## Exercise objective
Output the lines of the records below exactly, beginning at their first line and ending at the line with "Mit dem technischen"; include no pictures.
======
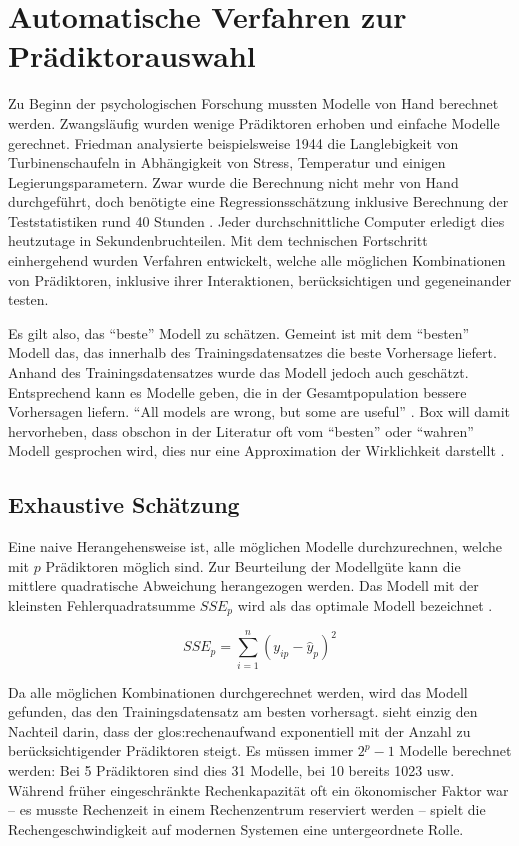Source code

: \section{Automatische Verfahren zur Prädiktorauswahl}
Zu Beginn der psychologischen Forschung mussten Modelle von Hand berechnet werden. Zwangsläufig wurden wenige Prädiktoren erhoben und einfache Modelle gerechnet. 
Friedman analysierte beispielsweise 1944 die Langlebigkeit von Turbinenschaufeln in Abhängigkeit von Stress, Temperatur und einigen Legierungsparametern. 
Zwar wurde die Berechnung nicht mehr von Hand durchgeführt, doch benötigte eine Regressionsschätzung inklusive Berechnung der Teststatistiken rund 40 Stunden \cite[p.2]{armstrong2011illusions}. Jeder durchschnittliche Computer erledigt dies heutzutage in Sekundenbruchteilen. 
Mit dem technischen Fortschritt einhergehend wurden Verfahren entwickelt, welche alle möglichen Kombinationen von Prädiktoren, inklusive ihrer Interaktionen, berücksichtigen und gegeneinander testen.

Es gilt also, das ``beste'' Modell zu schätzen. 
Gemeint ist mit dem ``besten'' Modell das, das innerhalb des Trainingsdatensatzes die beste Vorhersage liefert. 
Anhand des Trainingsdatensatzes wurde das Modell jedoch auch geschätzt. Entsprechend kann es Modelle geben, die in der Gesamtpopulation bessere Vorhersagen liefern. 
``All models are wrong, but some are useful'' \cite[p.424]{box1979robustness}.
Box will damit hervorheben, dass obschon in der Literatur oft vom ``besten'' oder ``wahren'' Modell gesprochen wird, dies nur eine Approximation der Wirklichkeit darstellt \cite[p.172]{weakliem2004introduction}.

\subsection{Exhaustive Schätzung}
Eine naive Herangehensweise ist, alle möglichen Modelle durchzurechnen, welche mit $p$ Prädiktoren möglich sind. 
Zur Beurteilung der Modellgüte kann die mittlere quadratische Abweichung herangezogen werden.
Das Modell mit der kleinsten Fehlerquadratsumme $SSE_p$ wird als das  optimale Modell bezeichnet \cite[p. 6]{thompson1978selection}. 

\begin{equation}
SSE_p = \sum_{i=1}^n(y_{ip}-\hat y_{p})^2
\tag{Fehlerquadratsumme}
\end{equation}


Da alle möglichen Kombinationen durchgerechnet werden, wird das  Modell gefunden, das den Trainingsdatensatz am besten vorhersagt.
 sieht einzig den Nachteil darin, dass der \Gls{glos:rechenaufwand} exponentiell mit der Anzahl zu berücksichtigender Prädiktoren steigt. 
Es müssen immer $2^p-1$ Modelle berechnet werden: Bei 5 Prädiktoren sind dies 31 Modelle, bei 10 bereits 1023 usw.
Während früher eingeschränkte Rechenkapazität oft ein ökonomischer Faktor war -- es musste Rechenzeit in einem Rechenzentrum reserviert werden -- spielt die Rechengeschwindigkeit auf modernen Systemen eine untergeordnete Rolle. 

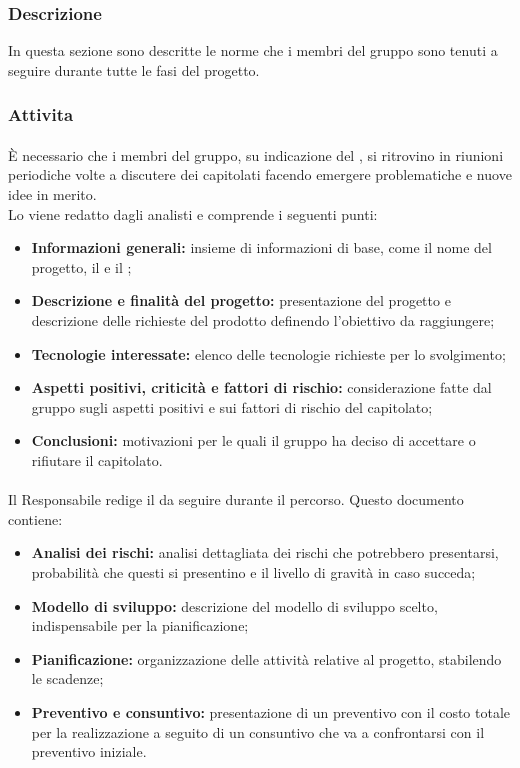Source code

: \subsubsection{Descrizione}
In questa sezione sono descritte le norme che i membri del gruppo \Omicron{} sono tenuti a seguire durante tutte le fasi del progetto.
\subsubsection{Attivita}
\paragraph{\SdF}
È necessario che i membri del gruppo, su indicazione del \respProg, si ritrovino in riunioni periodiche volte a discutere dei capitolati facendo emergere problematiche e nuove idee in merito.\\
Lo \SdFv viene redatto dagli analisti e comprende i seguenti punti:
\begin{itemize}
    \item \textbf{Informazioni generali:} insieme di informazioni di base, come il nome del progetto, il \proponProg{} e il \commitProg{};
    \item \textbf{Descrizione e finalità del progetto:} presentazione del progetto e descrizione delle richieste del prodotto definendo l'obiettivo da raggiungere;
    \item \textbf{Tecnologie interessate:} elenco delle tecnologie richieste per lo svolgimento;
    \item \textbf{Aspetti positivi, criticità e fattori di rischio:} considerazione fatte dal gruppo sugli aspetti positivi e sui fattori di rischio del capitolato;
    \item \textbf{Conclusioni:} motivazioni per le quali il gruppo ha deciso di accettare o rifiutare il capitolato.
\end{itemize}
\paragraph{\PdP} Il Responsabile redige il \PdPv{} da seguire durante il percorso. Questo documento contiene:
\begin{itemize}
    \item \textbf{Analisi dei rischi:} analisi dettagliata dei rischi che potrebbero presentarsi, probabilità che questi si presentino e il livello di gravità in caso succeda;
    
    \item \textbf{Modello di sviluppo:} descrizione del modello di sviluppo scelto, indispensabile per la pianificazione;
    
    \item \textbf{Pianificazione:} organizzazione delle attività relative al progetto, stabilendo le scadenze;
    
    \item \textbf{Preventivo e consuntivo:} presentazione di un preventivo con il costo totale per la realizzazione a seguito di un consuntivo che va a confrontarsi con il preventivo iniziale.
\end{itemize}

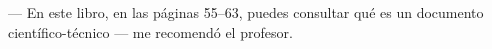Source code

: \documentclass{article}
\begin{document}
--- En este libro, en las páginas 55--63, puedes consultar qué es un 
documento científico-técnico --- me recomendó el profesor.
\end{document}
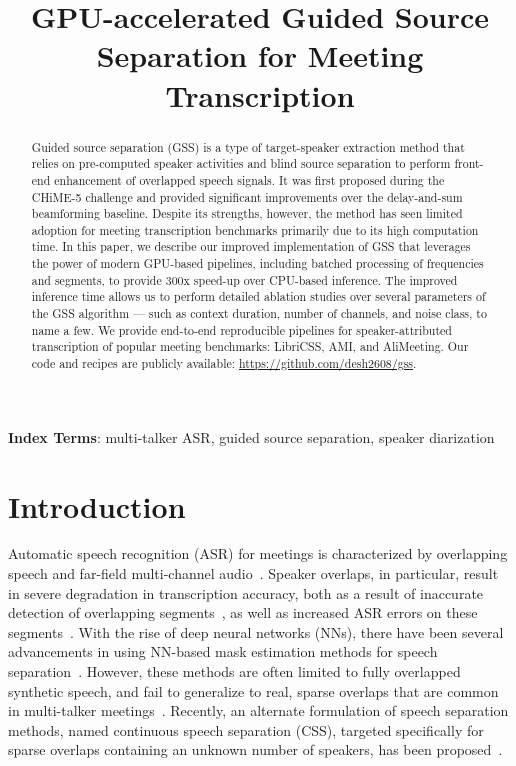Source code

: \documentclass[a4paper]{article}
\title{GPU-accelerated Guided Source Separation for Meeting Transcription}
\begin{document}
\maketitle
\begin{abstract}
Guided source separation (GSS) is a type of target-speaker extraction method that relies on pre-computed speaker activities and blind source separation to perform front-end enhancement of overlapped speech signals.
It was first proposed during the CHiME-5 challenge and provided significant improvements over the delay-and-sum beamforming baseline.
Despite its strengths, however, the method has seen limited adoption for meeting transcription benchmarks primarily due to its high computation time.
In this paper, we describe our improved implementation of GSS that leverages the power of modern GPU-based pipelines, including batched processing of frequencies and segments, to provide 300x speed-up over CPU-based inference.
The improved inference time allows us to perform detailed ablation studies over several parameters of the GSS algorithm --- such as context duration, number of channels, and noise class, to name a few.
We provide end-to-end reproducible pipelines for speaker-attributed transcription of popular meeting benchmarks: LibriCSS, AMI, and AliMeeting.
Our code and recipes are publicly available: \url{https://github.com/desh2608/gss}.
\end{abstract}
\noindent\textbf{Index Terms}: multi-talker ASR, guided source separation, speaker diarization

\section{Introduction}

Automatic speech recognition (ASR) for meetings is characterized by overlapping speech and far-field multi-channel audio~\cite{Raj2021IntegrationOS}. Speaker overlaps, in particular, result in severe degradation in transcription accuracy, both as a result of inaccurate detection of overlapping segments~\cite{Boakye2008OverlappedSD,Bullock2020OverlapawareDR}, as well as increased ASR errors on these segments~\cite{Kanda2020SerializedOT,Chen2017TheAO,Yu2020AudiovisualMR}. With the rise of deep neural networks (NNs), there have been several advancements in using NN-based mask estimation methods for speech separation~\cite{Luo2020DualPathRE,Luo2019ConvTasNetSI,Subakan2021AttentionIA}. However, these methods are often limited to fully overlapped synthetic speech, and fail to generalize to real, sparse overlaps that are common in multi-talker meetings~\cite{Cosentino2020LibriMixAO,Zeghidour2021WavesplitES,Menne2019AnalysisOD}. Recently, an alternate formulation of speech separation methods, named continuous speech separation (CSS), targeted specifically for sparse overlaps containing an unknown number of speakers, has been proposed~\cite{Chen2020ContinuousSS,Chen2021ContinuousSS}. 
\end{document}
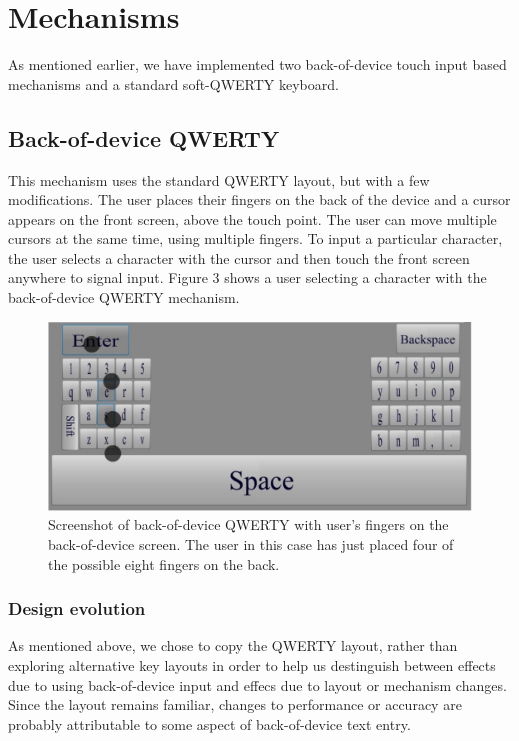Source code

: \section{Mechanisms}

As mentioned earlier, we have implemented two back-of-device touch input based mechanisms and a standard soft-QWERTY keyboard. 

\subsection{Back-of-device QWERTY}

This mechanism uses the standard QWERTY layout, but with a few
modifications. The user places their fingers on the back of the device
and a cursor appears on the front screen, above the touch point.  The
user can move multiple cursors at the same time, using multiple
fingers. To input a particular character, the user selects a
character with the cursor and then touch the front screen
anywhere to signal input. Figure 3 shows a user selecting a character
with the back-of-device QWERTY mechanism.

\begin{figure}
    \includegraphics[scale=0.45]{Figures/backside.pdf} 
    \caption{Screenshot of back-of-device QWERTY with user's fingers on the back-of-device screen. The user in this case has just placed four of the possible eight fingers on the back.}
\end{figure}

\subsubsection{Design evolution}
As mentioned above, we chose to copy the QWERTY layout, rather than exploring alternative key layouts in order to help us destinguish
between effects due to using back-of-device input and effecs due to
layout or mechanism changes.  Since the layout remains familiar,
changes to performance or accuracy are probably attributable to some
aspect of back-of-device text entry.

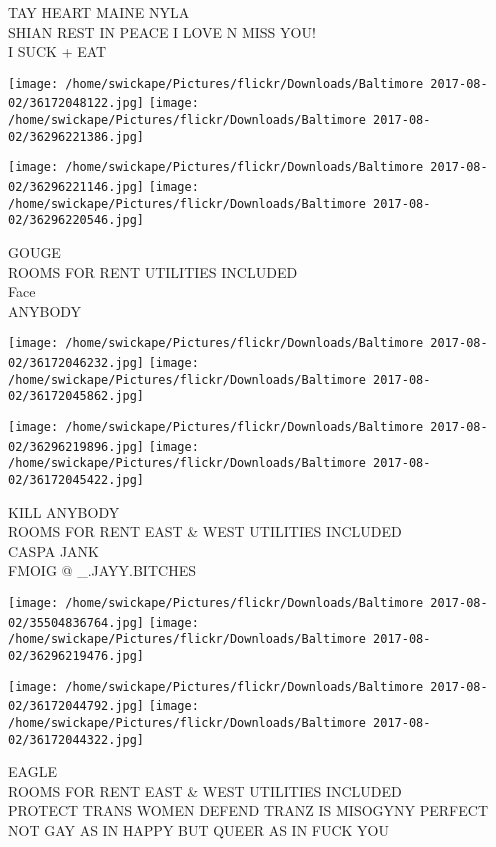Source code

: \documentclass[10pt,letterpaper]{article}
\begin{document}
TAY HEART MAINE NYLA\\
SHIAN REST IN PEACE I LOVE N MISS YOU!\\
I SUCK + EAT
\pagebreak

\texttt{[image: /home/swickape/Pictures/flickr/Downloads/Baltimore 2017-08-02/36172048122.jpg]}
\texttt{[image: /home/swickape/Pictures/flickr/Downloads/Baltimore 2017-08-02/36296221386.jpg]}

\texttt{[image: /home/swickape/Pictures/flickr/Downloads/Baltimore 2017-08-02/36296221146.jpg]}
\texttt{[image: /home/swickape/Pictures/flickr/Downloads/Baltimore 2017-08-02/36296220546.jpg]}

GOUGE\\
ROOMS FOR RENT UTILITIES INCLUDED\\
Face\\
ANYBODY
\pagebreak

\texttt{[image: /home/swickape/Pictures/flickr/Downloads/Baltimore 2017-08-02/36172046232.jpg]}
\texttt{[image: /home/swickape/Pictures/flickr/Downloads/Baltimore 2017-08-02/36172045862.jpg]}

\texttt{[image: /home/swickape/Pictures/flickr/Downloads/Baltimore 2017-08-02/36296219896.jpg]}
\texttt{[image: /home/swickape/Pictures/flickr/Downloads/Baltimore 2017-08-02/36172045422.jpg]}

KILL ANYBODY\\
ROOMS FOR RENT EAST \& WEST UTILITIES INCLUDED\\
CASPA JANK\\
FMOIG @ \_.JAYY.BITCHES
\pagebreak

\texttt{[image: /home/swickape/Pictures/flickr/Downloads/Baltimore 2017-08-02/35504836764.jpg]}
\texttt{[image: /home/swickape/Pictures/flickr/Downloads/Baltimore 2017-08-02/36296219476.jpg]}

\texttt{[image: /home/swickape/Pictures/flickr/Downloads/Baltimore 2017-08-02/36172044792.jpg]}
\texttt{[image: /home/swickape/Pictures/flickr/Downloads/Baltimore 2017-08-02/36172044322.jpg]}

EAGLE\\
ROOMS FOR RENT EAST \& WEST UTILITIES INCLUDED\\
PROTECT TRANS WOMEN DEFEND TRANZ IS MISOGYNY PERFECT\\
NOT GAY AS IN HAPPY BUT QUEER AS IN FUCK YOU
\pagebreak
\end{document}
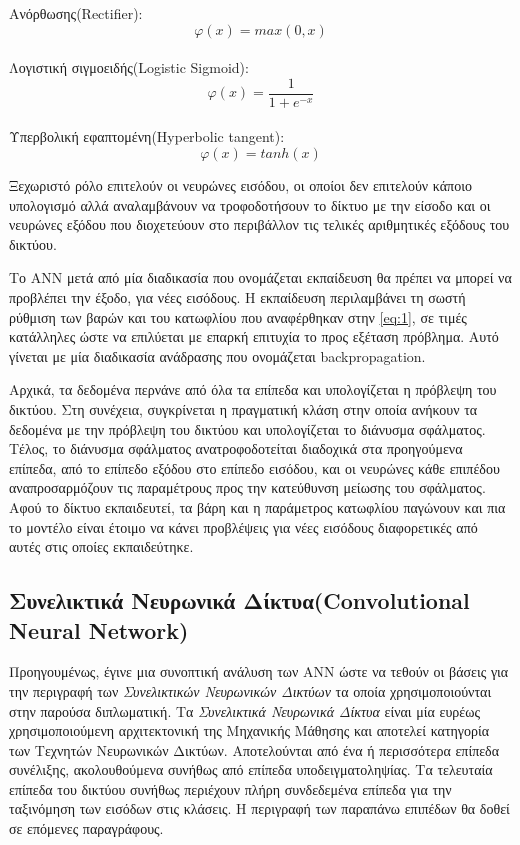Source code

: Ανόρθωσης(Rectifier): 
\begin{equation} \label{eq:Rectifier}
φ(x) = max(0, x)
\end{equation}
\\


Λογιστική σιγμοειδής(Logistic Sigmoid): 
\begin{equation} \label{eq:Sigmoid}
φ(x) = \frac{1}{1+ e^{-x}}
\end{equation}
\\


Υπερβολική εφαπτομένη(Hyperbolic tangent): 
\begin{equation} \label{eq:tanh}
φ(x) = tanh(x)
\end{equation}

Ξεχωριστό ρόλο επιτελούν οι νευρώνες εισόδου, οι οποίοι δεν επιτελούν κάποιο υπολογισμό αλλά αναλαμβάνουν να τροφοδοτήσουν το δίκτυο με την είσοδο και οι νευρώνες εξόδου που διοχετεύουν στο περιβάλλον τις τελικές αριθμητικές εξόδους του δικτύου.

 
Το ANN μετά από μία διαδικασία που ονομάζεται εκπαίδευση θα πρέπει να μπορεί να προβλέπει την έξοδο, για νέες εισόδους. Η εκπαίδευση περιλαμβάνει τη σωστή ρύθμιση των βαρών και του κατωφλίου που αναφέρθηκαν στην \ref{eq:1}, σε τιμές κατάλληλες ώστε να επιλύεται με επαρκή επιτυχία το προς εξέταση πρόβλημα. Αυτό γίνεται με μία διαδικασία ανάδρασης που ονομάζεται backpropagation.


Αρχικά, τα δεδομένα περνάνε από όλα τα επίπεδα και υπολογίζεται η πρόβλεψη του δικτύου. Στη συνέχεια, συγκρίνεται η πραγματική κλάση στην οποία ανήκουν τα δεδομένα με την πρόβλεψη του δικτύου και υπολογίζεται το διάνυσμα σφάλματος. Τέλος, το διάνυσμα σφάλματος ανατροφοδοτείται διαδοχικά στα προηγούμενα επίπεδα, από το επίπεδο εξόδου στο επίπεδο εισόδου, και οι νευρώνες κάθε επιπέδου αναπροσαρμόζουν τις παραμέτρους προς την κατεύθυνση μείωσης του σφάλματος. Αφού το δίκτυο εκπαιδευτεί, τα βάρη και η παράμετρος κατωφλίου παγώνουν και πια το μοντέλο είναι έτοιμο να κάνει προβλέψεις για νέες εισόδους διαφορετικές από αυτές στις οποίες εκπαιδεύτηκε.
    




\subsection{Συνελικτικά Νευρωνικά Δίκτυα(Convolutional Neural Network)}
\label{subsec:3.1.3}



Προηγουμένως, έγινε μια συνοπτική ανάλυση των ANN ώστε να τεθούν οι βάσεις για την περιγραφή των \textit{Συνελικτικών Νευρωνικών Δικτύων} τα οποία χρησιμοποιούνται στην παρούσα διπλωματική. Τα \textit{Συνελικτικά Νευρωνικά Δίκτυα} είναι μία ευρέως χρησιμοποιούμενη αρχιτεκτονική της Μηχανικής Μάθησης και αποτελεί κατηγορία των Τεχνητών Νευρωνικών Δικτύων.
Αποτελούνται από ένα ή περισσότερα επίπεδα συνέλιξης, ακολουθούμενα συνήθως από επίπεδα υποδειγματοληψίας. Τα τελευταία επίπεδα του δικτύου συνήθως περιέχουν πλήρη συνδεδεμένα επίπεδα για την ταξινόμηση των εισόδων στις κλάσεις.
Η περιγραφή των παραπάνω επιπέδων θα δοθεί σε επόμενες παραγράφους.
======
## Expected answer
Source code

: \section{Automatische Verfahren zur Prädiktorauswahl}
Zu Beginn der psychologischen Forschung mussten Modelle von Hand berechnet werden. Zwangsläufig wurden wenige Prädiktoren erhoben und einfache Modelle gerechnet. 
Friedman analysierte beispielsweise 1944 die Langlebigkeit von Turbinenschaufeln in Abhängigkeit von Stress, Temperatur und einigen Legierungsparametern. 
Zwar wurde die Berechnung nicht mehr von Hand durchgeführt, doch benötigte eine Regressionsschätzung inklusive Berechnung der Teststatistiken rund 40 Stunden \cite[p.2]{armstrong2011illusions}. Jeder durchschnittliche Computer erledigt dies heutzutage in Sekundenbruchteilen. 
Mit dem technischen Fortschritt einhergehend wurden Verfahren entwickelt, welche alle möglichen Kombinationen von Prädiktoren, inklusive ihrer Interaktionen, berücksichtigen und gegeneinander testen.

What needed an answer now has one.